▸ THE PROBLEM:
Please give the number of lines in the material below that contain "action", without further comment.

▸ GIVEN MATERIAL:
= = = = = = =
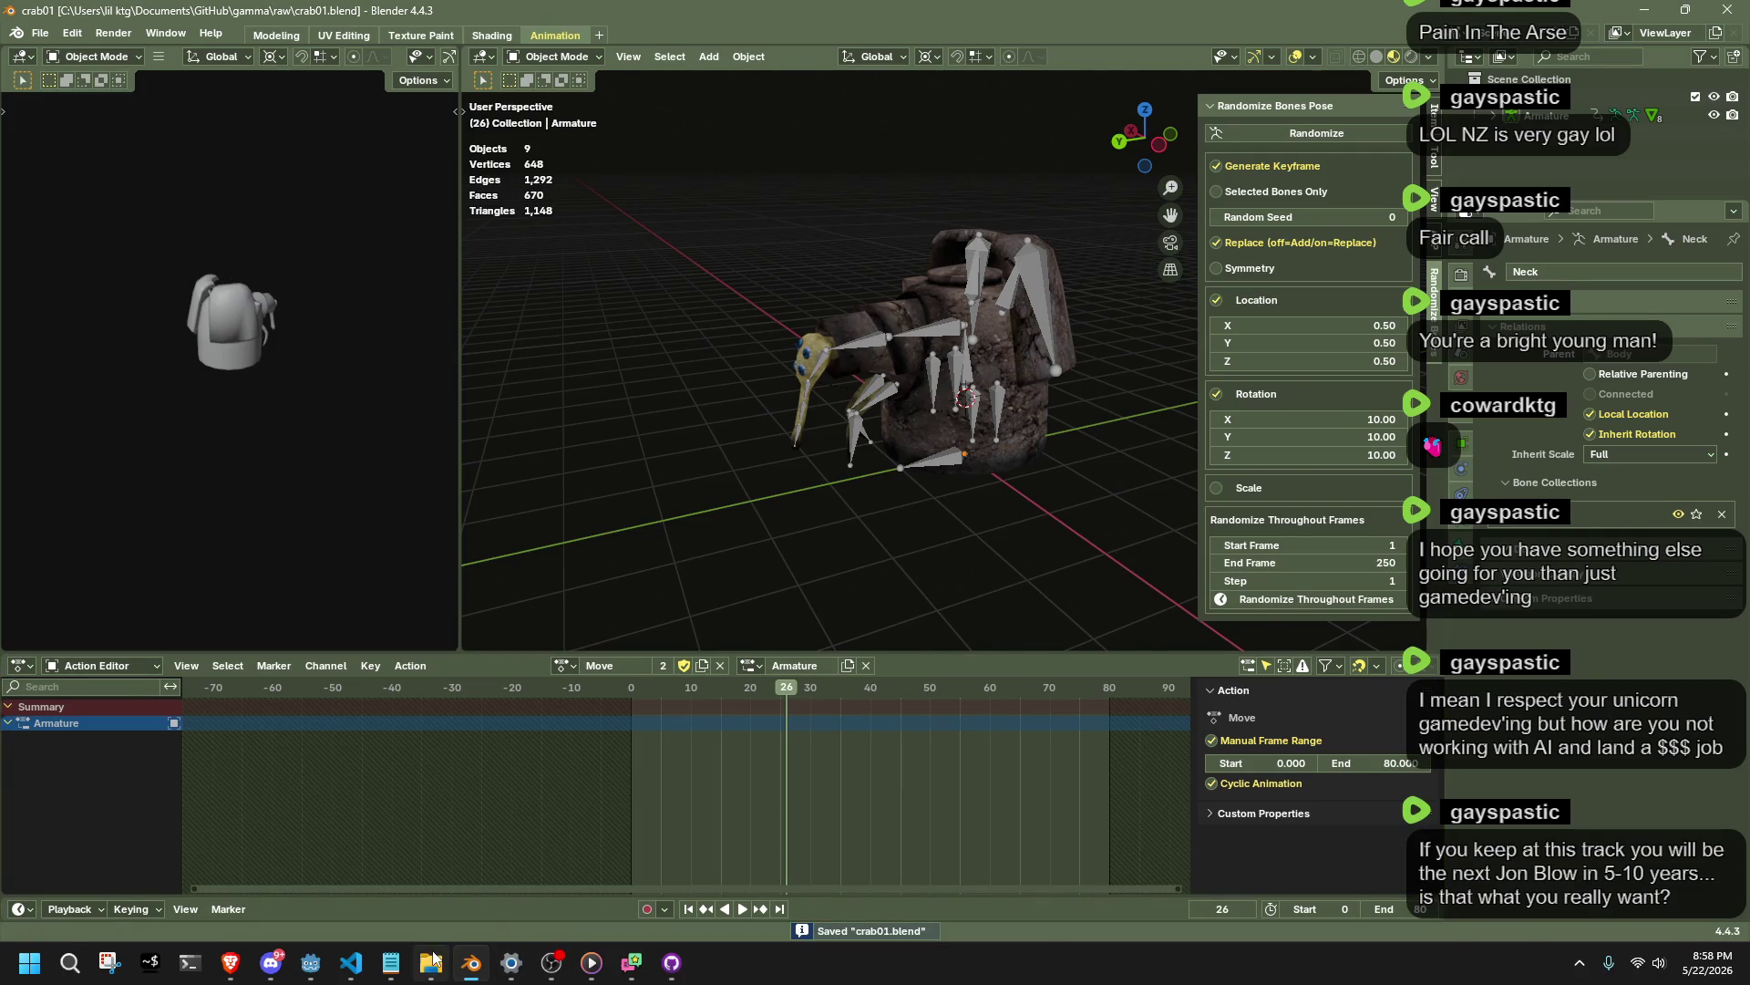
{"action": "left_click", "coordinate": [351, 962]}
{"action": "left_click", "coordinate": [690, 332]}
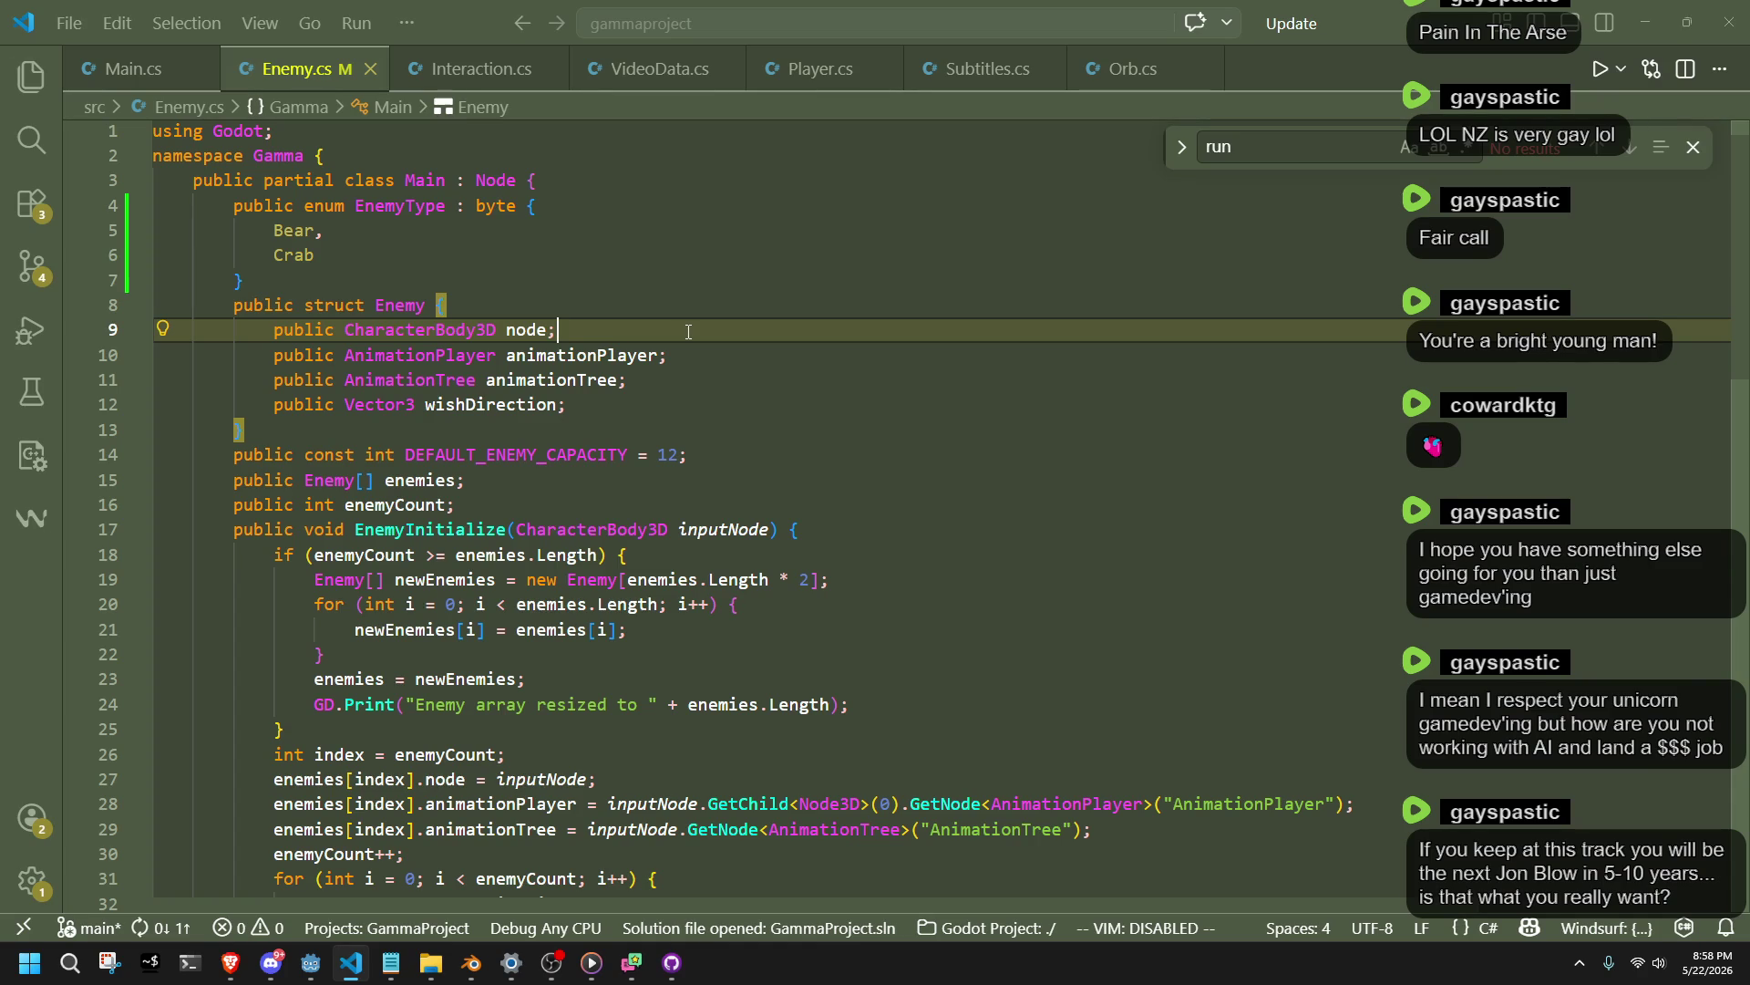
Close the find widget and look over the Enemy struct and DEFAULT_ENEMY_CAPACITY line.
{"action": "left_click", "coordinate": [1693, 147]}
= = = = = = =
▸ ANSWER SPACE:
3